Esercito con estremisti
Di destra o jihadisti: solo per caso si sarebbe impedita la loro formazione all’uso di armi Da alcune e-mail raccolte dal ‘SonntagsBlick’ emergerebbe come le forze armate svizzere siano ‘impotenti’ contro la radicalizzazione
Il problema dell’estremismo violento nell’esercito svizzero sembrerebbe più serio di quanto le autorità abbiano indicato. Servendosi delle possibilità offerte dalla Legge sulla trasparenza, il ‘SonntagsBlick’ ha consultato e-mail interne alle forze armate che rivelano le difficoltà incontrate nell’impedire l’utilizzazione delle armi di servizio a persone vicine ad ambienti jihadisti e di estrema destra. Alla fine di aprile il Dipartimento federale della difesa, della protezione della popolazione e dello sport (Ddps) aveva pubblicato un rapporto in materia per il 2016. Stando al documento, delle cinquanta segnalazioni e richieste di informazioni pervenute lo scorso anno al Servizio specializzato per l’estremismo in seno all’esercito, 21 (52%) riguardavano presunti indizi di estremismo di destra e 15 (37%) di quello jihadista. Si è trattato principalmente di indicazioni riguardo a una possibile radicalizzazione: né atti di violenza, né incidenti che possano mettere in pericolo la sicurezza erano stati rilevati, aveva riferito il Ddps. L’indagine del ‘SonntagsBlick’ fornisce un’immagine meno rassicurante della situazione. Contattato dal domenicale, l’esercito non commenta. Il giornale ha consultato lo scambio di posta elettronica tra il Servizio contro l’estremismo e lo Stato maggiore di condotta dell’esercito. Malgrado il fatto che numerosi passaggi siano stati deliberatamente oscurati, il giornale sostiene che in vari episodi solo per caso le autorità sono riuscite a impedire che estremisti di destra e jihadisti fossero formati all’uso delle armi. Sempre secondo il domenicale, molti dei 50 casi riguardano persone penalmente condannate per atti di violenza. Si tratta in particolare di estremisti di destra ma anche di tifosi violenti.

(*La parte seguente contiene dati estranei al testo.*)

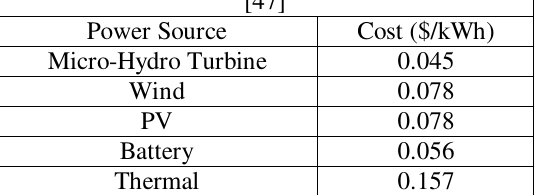
Table 2: Per unit cost of each type of generation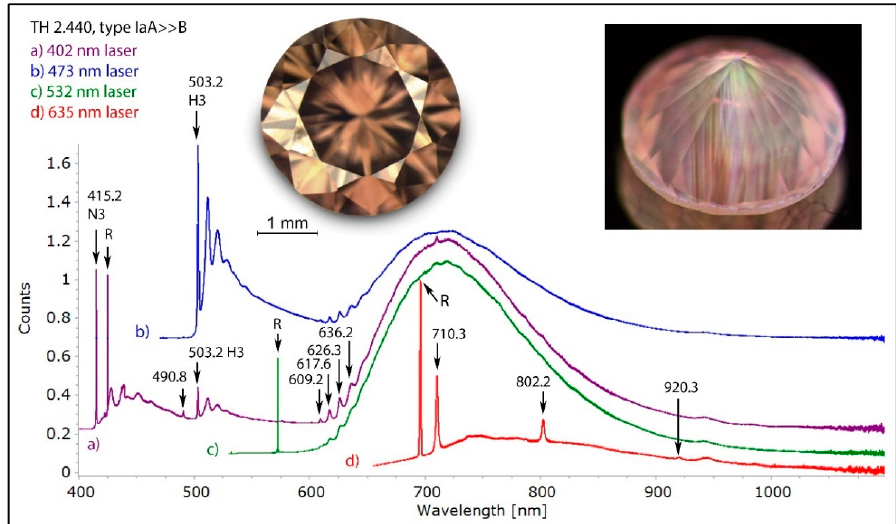
Figure 14. The low temperature PL spectra of a pinkish brown type IaA>>B diamond with a deformation-related color, recorded with four different lasers. Besides the omnipresent H3 defect and the 490.8 nm defect, the most characteristic band seen in most of such diamonds is the 617.6/626.3 nm defect with its associated broad vibronic band centered approximately at 720 nm. This defect is responsible for the pink fluorescence seen in the diamond under DFI 340 nm excitation (photo inset, right). The spectra were shifted vertically for clarity.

Islamista ammesso alla scuola reclute
Per il ‘SonntagsBlick’, il caso più critico riguarda un combattente islamista ammesso alla scuola reclute. Solo poco prima dell’inizio del servizio militare, una non meglio precisata cellula cantonale ha riferito all’esercito che l’uomo era partito all’estero, presumibilmente in Siria, per combattere nelle file del sedicente Stato Islamico (Isis). Solo allora le autorità militari hanno reagito. In una e-mail si legge che “tenuto conto della situazione bisogna evitare che l’uomo – nel caso in cui dovesse rientrare in Svizzera – sia formato all’uso delle armi”. L’esercito ha quindi sospeso l’ordine di marcia.